Start of MATERIAL FOR THE TASK

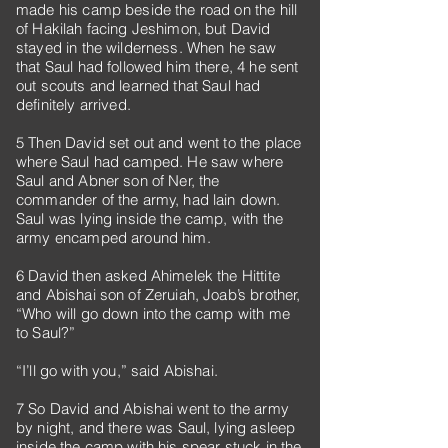
made his camp beside the road on the hill
of Hakilah facing Jeshimon, but David
stayed in the wilderness. When he saw
that Saul had followed him there, 4 he sent
out scouts and learned that Saul had
definitely arrived.
5 Then David set out and went to the place
where Saul had camped. He saw where
Saul and Abner son of Ner, the
commander of the army, had lain down.
Saul was lying inside the camp, with the
army encamped around him.
6 David then asked Ahimelek the Hittite
and Abishai son of Zeruiah, Joab’s brother,
“Who will go down into the camp with me
to Saul?”
“I’ll go with you,” said Abishai.
7 So David and Abishai went to the army
by night, and there was Saul, lying asleep
inside the camp with his spear stuck in the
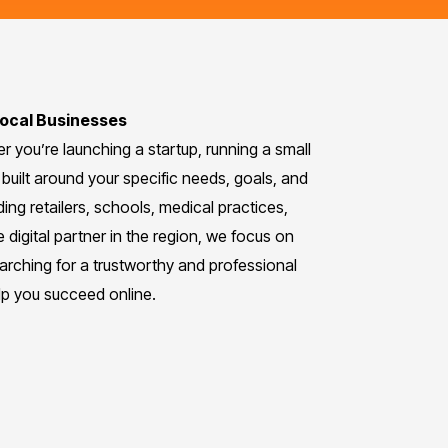
Local Businesses
 you’re launching a startup, running a small
built around your specific needs, goals, and
ing retailers, schools, medical practices,
e digital partner in the region, we focus on
earching for a trustworthy and professional
lp you succeed online.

End of MATERIAL FOR THE TASK

PROBLEM STATEMENT:
In your copy, repeat the records above exactly and include no images.

ANSWER TO THE EXERCISE:
made his camp beside the road on the hill
of Hakilah facing Jeshimon, but David
stayed in the wilderness. When he saw
that Saul had followed him there, 4 he sent
out scouts and learned that Saul had
definitely arrived.
5 Then David set out and went to the place
where Saul had camped. He saw where
Saul and Abner son of Ner, the
commander of the army, had lain down.
Saul was lying inside the camp, with the
army encamped around him.
6 David then asked Ahimelek the Hittite
and Abishai son of Zeruiah, Joab’s brother,
“Who will go down into the camp with me
to Saul?”
“I’ll go with you,” said Abishai.
7 So David and Abishai went to the army
by night, and there was Saul, lying asleep
inside the camp with his spear stuck in the
Local Businesses
 you’re launching a startup, running a small
built around your specific needs, goals, and
ing retailers, schools, medical practices,
e digital partner in the region, we focus on
earching for a trustworthy and professional
lp you succeed online.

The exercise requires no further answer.